On February 10, 1818, Jackson, Daniel Pinckney Parker, and other members of the Boston Associates, were granted the charter of the Suffolk Bank by the Massachusetts General Court. Jackson, Parker, the other charter's holders, and the bank's directors met periodically from February 27 to March 19 at the Boston Exchange Coffee House to discuss the organization of the bank. On April 1, 1818, the bank opened for business in rented offices on State Street until the bank moved permanently to the corner of State and Kilby Streets (currently occupied by either 75 State Street or Exchange Place) on April 17. Jackson owned 300 shares of the bank.[3]

By 1820, the limited waterpower of the Charles River led Jackson and his colleagues to establish the Merrimack Manufacturing Company to produce printed calico cloth at the Pawtucket Falls on the Merrimack River. In 1822 he appointed himself as agent of Proprietors of Locks and Canals, gaining the ability to determine "who could start what mill and where in Lowell, and for how much".[4] Incorporated as the town of Lowell, Massachusetts, in 1826, it was named for Francis Cabot Lowell.

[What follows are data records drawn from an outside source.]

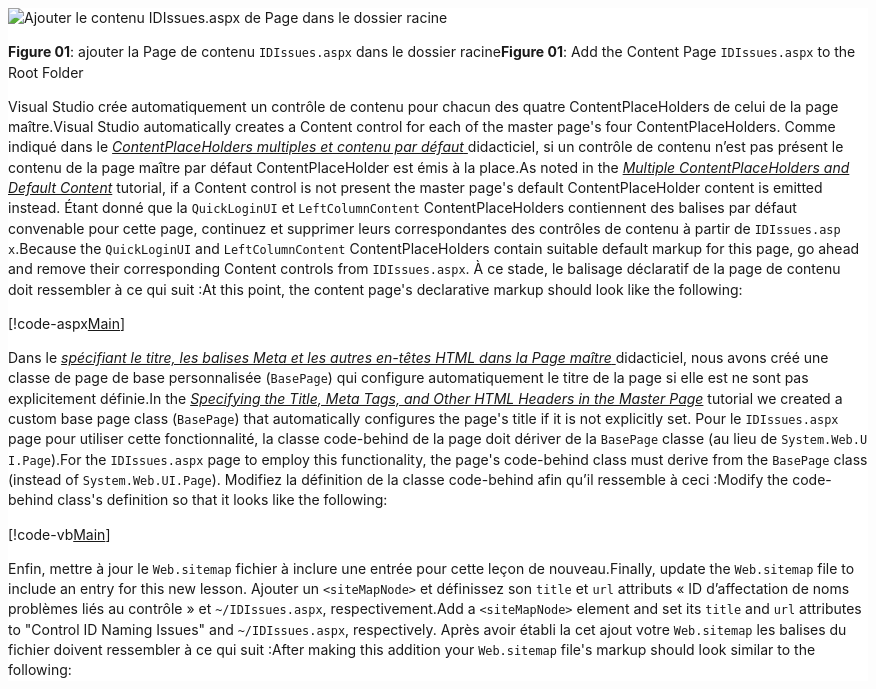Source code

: 
![Ajouter le contenu IDIssues.aspx de Page dans le dossier racine](control-id-naming-in-content-pages-vb/_static/image1.png)

<span data-ttu-id="11baf-137">**Figure 01**: ajouter la Page de contenu `IDIssues.aspx` dans le dossier racine</span><span class="sxs-lookup"><span data-stu-id="11baf-137">**Figure 01**: Add the Content Page `IDIssues.aspx` to the Root Folder</span></span>


<span data-ttu-id="11baf-138">Visual Studio crée automatiquement un contrôle de contenu pour chacun des quatre ContentPlaceHolders de celui de la page maître.</span><span class="sxs-lookup"><span data-stu-id="11baf-138">Visual Studio automatically creates a Content control for each of the master page's four ContentPlaceHolders.</span></span> <span data-ttu-id="11baf-139">Comme indiqué dans le [ *ContentPlaceHolders multiples et contenu par défaut* ](multiple-contentplaceholders-and-default-content-vb.md) didacticiel, si un contrôle de contenu n’est pas présent le contenu de la page maître par défaut ContentPlaceHolder est émis à la place.</span><span class="sxs-lookup"><span data-stu-id="11baf-139">As noted in the [*Multiple ContentPlaceHolders and Default Content*](multiple-contentplaceholders-and-default-content-vb.md) tutorial, if a Content control is not present the master page's default ContentPlaceHolder content is emitted instead.</span></span> <span data-ttu-id="11baf-140">Étant donné que la `QuickLoginUI` et `LeftColumnContent` ContentPlaceHolders contiennent des balises par défaut convenable pour cette page, continuez et supprimer leurs correspondantes des contrôles de contenu à partir de `IDIssues.aspx`.</span><span class="sxs-lookup"><span data-stu-id="11baf-140">Because the `QuickLoginUI` and `LeftColumnContent` ContentPlaceHolders contain suitable default markup for this page, go ahead and remove their corresponding Content controls from `IDIssues.aspx`.</span></span> <span data-ttu-id="11baf-141">À ce stade, le balisage déclaratif de la page de contenu doit ressembler à ce qui suit :</span><span class="sxs-lookup"><span data-stu-id="11baf-141">At this point, the content page's declarative markup should look like the following:</span></span>


[!code-aspx[Main](control-id-naming-in-content-pages-vb/samples/sample1.aspx)]

<span data-ttu-id="11baf-142">Dans le [ *spécifiant le titre, les balises Meta et les autres en-têtes HTML dans la Page maître* ](specifying-the-title-meta-tags-and-other-html-headers-in-the-master-page-vb.md) didacticiel, nous avons créé une classe de page de base personnalisée (`BasePage`) qui configure automatiquement le titre de la page si elle est ne sont pas explicitement définie.</span><span class="sxs-lookup"><span data-stu-id="11baf-142">In the [*Specifying the Title, Meta Tags, and Other HTML Headers in the Master Page*](specifying-the-title-meta-tags-and-other-html-headers-in-the-master-page-vb.md) tutorial we created a custom base page class (`BasePage`) that automatically configures the page's title if it is not explicitly set.</span></span> <span data-ttu-id="11baf-143">Pour le `IDIssues.aspx` page pour utiliser cette fonctionnalité, la classe code-behind de la page doit dériver de la `BasePage` classe (au lieu de `System.Web.UI.Page`).</span><span class="sxs-lookup"><span data-stu-id="11baf-143">For the `IDIssues.aspx` page to employ this functionality, the page's code-behind class must derive from the `BasePage` class (instead of `System.Web.UI.Page`).</span></span> <span data-ttu-id="11baf-144">Modifiez la définition de la classe code-behind afin qu’il ressemble à ceci :</span><span class="sxs-lookup"><span data-stu-id="11baf-144">Modify the code-behind class's definition so that it looks like the following:</span></span>


[!code-vb[Main](control-id-naming-in-content-pages-vb/samples/sample2.vb)]

<span data-ttu-id="11baf-145">Enfin, mettre à jour le `Web.sitemap` fichier à inclure une entrée pour cette leçon de nouveau.</span><span class="sxs-lookup"><span data-stu-id="11baf-145">Finally, update the `Web.sitemap` file to include an entry for this new lesson.</span></span> <span data-ttu-id="11baf-146">Ajouter un `<siteMapNode>` et définissez son `title` et `url` attributs « ID d’affectation de noms problèmes liés au contrôle » et `~/IDIssues.aspx`, respectivement.</span><span class="sxs-lookup"><span data-stu-id="11baf-146">Add a `<siteMapNode>` element and set its `title` and `url` attributes to "Control ID Naming Issues" and `~/IDIssues.aspx`, respectively.</span></span> <span data-ttu-id="11baf-147">Après avoir établi la cet ajout votre `Web.sitemap` les balises du fichier doivent ressembler à ce qui suit :</span><span class="sxs-lookup"><span data-stu-id="11baf-147">After making this addition your `Web.sitemap` file's markup should look similar to the following:</span></span>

In 1830, problems of transportation and communication by canal and turnpike convinced Jackson to oversee the construction of the Boston & Lowell Railroad, the first railroad to receive a charter from the Massachusetts General Court, and established the standard American rail gauge. On May 27, 1835, it made its maiden trip to Boston, with Jackson, George Washington Whistler, and James Baldwin aboard.[5]

Although Jackson had hoped to retire after the railroad began operating in 1835, but his poor business decisions did not make that possible. For example, In the late 1830s, he liquidated nearly all of his interest in the Lowell Mills to invest it into real estate, which turned into a disaster. He died from a sudden attack of dysentery on September 12, 1847.[4]


In 1810 he married Lydia Cabot, whose brother Francis Cabot Lowell would become an important business partner/ The couple had nine children,[2] including the writer Anna Cabot Jackson Lowell. He was also the brother of Charles Jackson, grandfather of Oliver Wendell Holmes, Jr. Holmes' father was a student of another brother, physician James Jackson.


  1. ^ "Patrick Tracy - Provenance". Archived from the original on October 17, 2008.
  2. ^ a b c Morrison, Dane (January 1999). "Jackson, Patrick Tracy". In Garraty, John A.; Carnes, Mark C. (eds.). American National Biography. Oxford: Oxford University Press. doi:10.1093/anb/9780198606697.article.1000861. ISBN 9780198606697.
  3. ^ Whitney, David R. (1878), The Suffolk Bank, Cambridge, MA: Riverside Press, pp. 2–5
  4. ^ a b "Lowell Notes: Patrick Tracy Jackson" (PDF). National Park Service. Lowell National Historical Park. Retrieved January 27, 2018.
  5. ^ Schexnayder, Cliff (2015). Builders of the Hoosac Tunnel. Peter E. Randall Publisher. ISBN 9781942155089.